My Thoughts on Narrow-Minded Agents
- By: Jessica Faust | Date: Sep 21 2015
On August 17 I posted the following asking if readers also believed this to be true:
Is this something you believe to be true about agents?
I’m not sure literary agents are the right way to go, as their interests are bizarrely narrow, and seem to be looking continually for exact replicas of successful works from the past, rather than compelling untold stories.
Most of the comments received were supportive and made sense. Some suggested it was sent from an author who just hit the wall on rejections. I agree. I suspect that’s exactly what happened and I do understand that frustration.
Before giving my opinion on the statement I wanted to hear from readers and I appreciate that so many contributed.
Unfortunately for authors, its so easy to feel that agents don’t want to take risks or have bizarrely narrow interests. In some cases they’re right. Life is easier when we have a sure thing and, in most cases, all readers have narrow interests. In fact, I’ve yet to meet a reader who truly reads everything. Sure many will say they do, but then you ask about the romance novel she just read or the latest horror novel and come to realize that those don’t fit into the category of everything.
Taking on a new client, or pitching a new genre or book of any kind, even from an established client is always a risk. We have to take risks, the truth is that the same old same old does not sell. Even if we’re looking for another contemporary romance because that’s what editors tell us they want, it still needs to be different enough to sell. Sometimes making the job harder. How do you take something that is “bizarrely narrow” and make it wide enough to be different, but similar enough to meet the expectations of readers?
Typically an agent’s job is to know the market and take on books she thinks she can sell to editors. Editors in turn are buying books she thinks readers want. Are there mistakes made? All the time. Are there surprise winners? Absolutely. There’s no scientific equation to any of this. Moods change and reading tastes change on a dime. Right now, we’re trying to predict what readers are going to want to read in 2017, because that’s likely when the books we’re selling today will be published. That’s a tough call to make since I can’t even predict what I’m going to want to read tomorrow.
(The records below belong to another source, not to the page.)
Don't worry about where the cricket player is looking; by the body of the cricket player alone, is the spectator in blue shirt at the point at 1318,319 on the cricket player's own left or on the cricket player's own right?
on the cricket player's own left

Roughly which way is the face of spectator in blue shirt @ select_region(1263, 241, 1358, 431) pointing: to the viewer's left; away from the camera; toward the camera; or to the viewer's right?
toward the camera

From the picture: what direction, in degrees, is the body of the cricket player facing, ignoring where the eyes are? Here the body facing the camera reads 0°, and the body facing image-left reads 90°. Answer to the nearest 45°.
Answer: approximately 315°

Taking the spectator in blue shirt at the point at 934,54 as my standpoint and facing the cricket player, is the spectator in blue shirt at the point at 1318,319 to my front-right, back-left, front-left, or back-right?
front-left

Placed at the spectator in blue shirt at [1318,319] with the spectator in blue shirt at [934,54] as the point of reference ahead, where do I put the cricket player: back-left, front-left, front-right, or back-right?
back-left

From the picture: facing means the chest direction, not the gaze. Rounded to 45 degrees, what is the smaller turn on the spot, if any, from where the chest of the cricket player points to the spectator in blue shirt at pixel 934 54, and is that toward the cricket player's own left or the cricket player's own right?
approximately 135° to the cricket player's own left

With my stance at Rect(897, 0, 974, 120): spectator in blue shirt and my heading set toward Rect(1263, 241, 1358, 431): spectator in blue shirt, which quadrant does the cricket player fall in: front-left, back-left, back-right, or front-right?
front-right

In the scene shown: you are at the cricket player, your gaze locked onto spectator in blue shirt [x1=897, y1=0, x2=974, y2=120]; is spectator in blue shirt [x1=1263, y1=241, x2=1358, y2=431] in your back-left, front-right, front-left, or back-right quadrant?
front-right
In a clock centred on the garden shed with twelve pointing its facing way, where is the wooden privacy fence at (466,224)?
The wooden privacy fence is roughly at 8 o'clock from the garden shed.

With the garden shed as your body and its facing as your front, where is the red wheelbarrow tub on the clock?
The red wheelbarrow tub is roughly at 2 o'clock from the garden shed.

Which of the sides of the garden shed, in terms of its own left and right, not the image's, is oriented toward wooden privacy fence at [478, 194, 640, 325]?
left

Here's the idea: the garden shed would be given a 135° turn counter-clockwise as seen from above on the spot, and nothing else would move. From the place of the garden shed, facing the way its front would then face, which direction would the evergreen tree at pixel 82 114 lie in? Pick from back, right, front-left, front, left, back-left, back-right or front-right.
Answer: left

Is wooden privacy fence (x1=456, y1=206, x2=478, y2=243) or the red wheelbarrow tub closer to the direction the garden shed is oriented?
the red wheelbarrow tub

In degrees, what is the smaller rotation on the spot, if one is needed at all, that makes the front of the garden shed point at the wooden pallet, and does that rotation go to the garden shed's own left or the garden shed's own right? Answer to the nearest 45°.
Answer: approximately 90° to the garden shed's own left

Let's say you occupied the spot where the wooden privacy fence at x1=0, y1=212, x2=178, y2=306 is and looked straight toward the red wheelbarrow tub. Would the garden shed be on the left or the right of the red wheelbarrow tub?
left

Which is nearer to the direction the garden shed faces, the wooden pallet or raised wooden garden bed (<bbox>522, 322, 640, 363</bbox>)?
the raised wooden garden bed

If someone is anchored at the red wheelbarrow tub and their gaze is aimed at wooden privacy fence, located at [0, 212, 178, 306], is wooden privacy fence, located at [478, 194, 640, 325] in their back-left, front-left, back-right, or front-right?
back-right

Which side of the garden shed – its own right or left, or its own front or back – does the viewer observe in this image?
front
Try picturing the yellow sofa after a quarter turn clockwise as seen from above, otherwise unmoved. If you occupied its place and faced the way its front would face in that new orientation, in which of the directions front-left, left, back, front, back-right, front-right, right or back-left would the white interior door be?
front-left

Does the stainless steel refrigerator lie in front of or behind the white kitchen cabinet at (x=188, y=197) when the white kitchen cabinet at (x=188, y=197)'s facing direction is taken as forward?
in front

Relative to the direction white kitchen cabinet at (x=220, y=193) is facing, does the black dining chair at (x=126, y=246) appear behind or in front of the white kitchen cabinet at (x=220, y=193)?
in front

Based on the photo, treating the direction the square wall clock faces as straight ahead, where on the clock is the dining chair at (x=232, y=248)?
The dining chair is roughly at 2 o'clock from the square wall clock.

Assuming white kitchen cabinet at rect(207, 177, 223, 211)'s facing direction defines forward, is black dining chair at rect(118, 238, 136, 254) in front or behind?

Even within genre a person’s tastes vary. I avidly read the cozy genre, but within the genre there are books I’ve loved, and other books… not so much.
It’s really hard to get your head around current books being sold will publish in 2017. I understand the process, and how long it takes, but it makes being unpublished harder (because that’s about another 2 years to add to seeing your baby out there after getting the call).
When I was a teaching assistant before I was considered ‘educated’ by the staff (I didn’t have a degree then). I introduced one of the teachers the sony e-books reader. At that point, we were importing them from the US, but I was reviewing so most of my books came in e-format and it made my life easy.
She asked me where I bought books I choose to read. I kind of looked at her confused, with this strange feeling I was missing a really important part to the question and said from the publishers websites, Her response was, but how do I know what to read?
When I finally worked out what she was talking about, my ‘educated’ teacher only read books listed on the top 10. She didn’t visit shops or publishing houses to read blurbs or excerpts, she didn’t have a genre she favoured or authors she followed. She read what she thought was guaranteed to be good, it had to be good to be on the best seller list and it showed she has a wide and varied reading interest.
I came to the conclusion some people will always be a sheep, at least in some ways. To me a wide and varied reading interest is choosing books from different genres, different styles, even from different ages if that’s what you want. Not reading everything you’re told by someone else’s list.